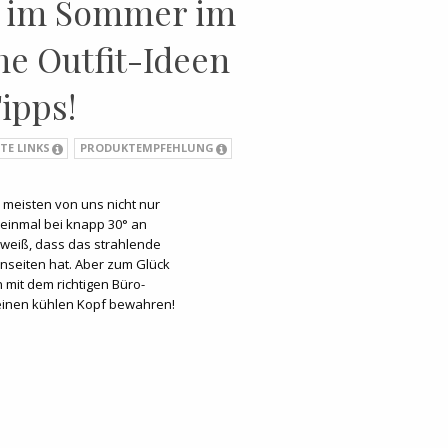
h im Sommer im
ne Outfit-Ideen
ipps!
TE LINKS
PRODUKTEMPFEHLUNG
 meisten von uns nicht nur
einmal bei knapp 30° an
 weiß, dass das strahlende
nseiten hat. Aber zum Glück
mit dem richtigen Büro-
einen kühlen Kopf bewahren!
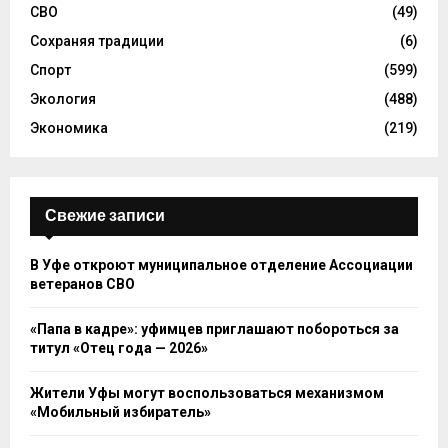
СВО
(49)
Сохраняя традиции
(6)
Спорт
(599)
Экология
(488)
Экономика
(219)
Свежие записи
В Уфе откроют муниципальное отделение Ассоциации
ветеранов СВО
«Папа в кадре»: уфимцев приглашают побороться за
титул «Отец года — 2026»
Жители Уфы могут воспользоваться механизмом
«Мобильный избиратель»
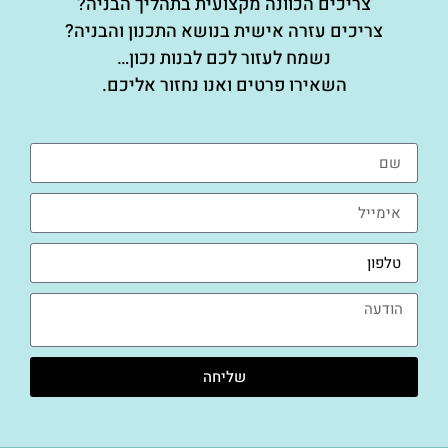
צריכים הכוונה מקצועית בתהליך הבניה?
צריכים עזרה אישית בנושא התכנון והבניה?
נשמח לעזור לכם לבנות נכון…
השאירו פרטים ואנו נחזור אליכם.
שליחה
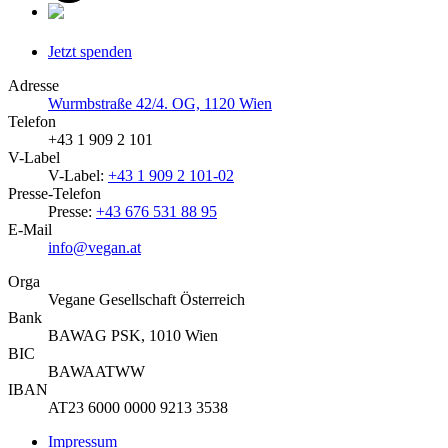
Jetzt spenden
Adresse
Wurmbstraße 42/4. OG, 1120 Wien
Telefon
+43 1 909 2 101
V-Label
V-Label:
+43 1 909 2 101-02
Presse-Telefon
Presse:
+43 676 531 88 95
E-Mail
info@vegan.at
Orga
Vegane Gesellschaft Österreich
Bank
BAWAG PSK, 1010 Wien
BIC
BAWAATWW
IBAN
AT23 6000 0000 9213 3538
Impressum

========================================

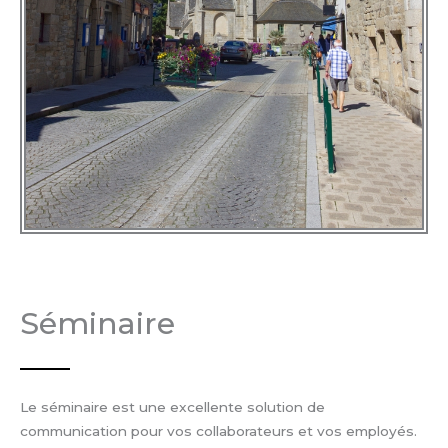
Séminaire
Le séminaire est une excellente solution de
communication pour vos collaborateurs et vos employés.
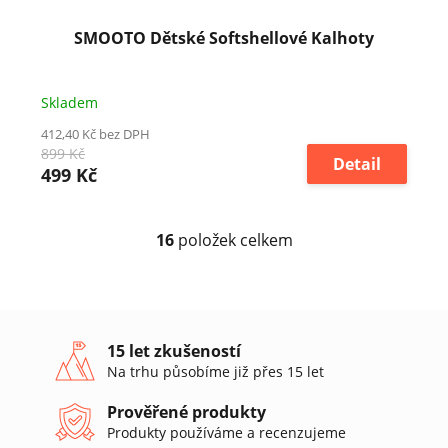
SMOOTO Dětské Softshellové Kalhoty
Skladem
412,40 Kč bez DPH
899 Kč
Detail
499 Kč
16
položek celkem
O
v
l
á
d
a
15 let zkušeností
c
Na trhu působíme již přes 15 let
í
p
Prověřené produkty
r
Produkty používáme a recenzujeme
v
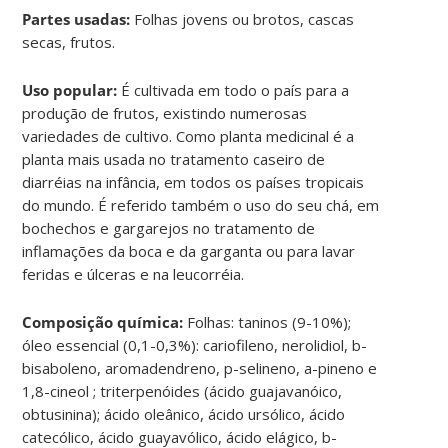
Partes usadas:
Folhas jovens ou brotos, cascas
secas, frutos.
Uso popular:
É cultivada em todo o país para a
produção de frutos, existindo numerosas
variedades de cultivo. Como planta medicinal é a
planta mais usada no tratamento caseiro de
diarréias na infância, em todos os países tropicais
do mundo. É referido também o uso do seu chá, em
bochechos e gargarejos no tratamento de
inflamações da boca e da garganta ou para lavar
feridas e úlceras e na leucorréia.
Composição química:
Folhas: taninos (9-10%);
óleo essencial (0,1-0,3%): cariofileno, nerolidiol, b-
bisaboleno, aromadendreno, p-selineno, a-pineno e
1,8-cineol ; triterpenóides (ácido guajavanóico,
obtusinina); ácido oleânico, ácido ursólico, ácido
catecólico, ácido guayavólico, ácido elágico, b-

========================================

▸ **EXERCISE INSTRUCTIONS**: Filter by the word "tratamento": copy every line of the data that holds it.

▸ **ANSWER SPACE**:
planta mais usada no tratamento caseiro de
bochechos e gargarejos no tratamento de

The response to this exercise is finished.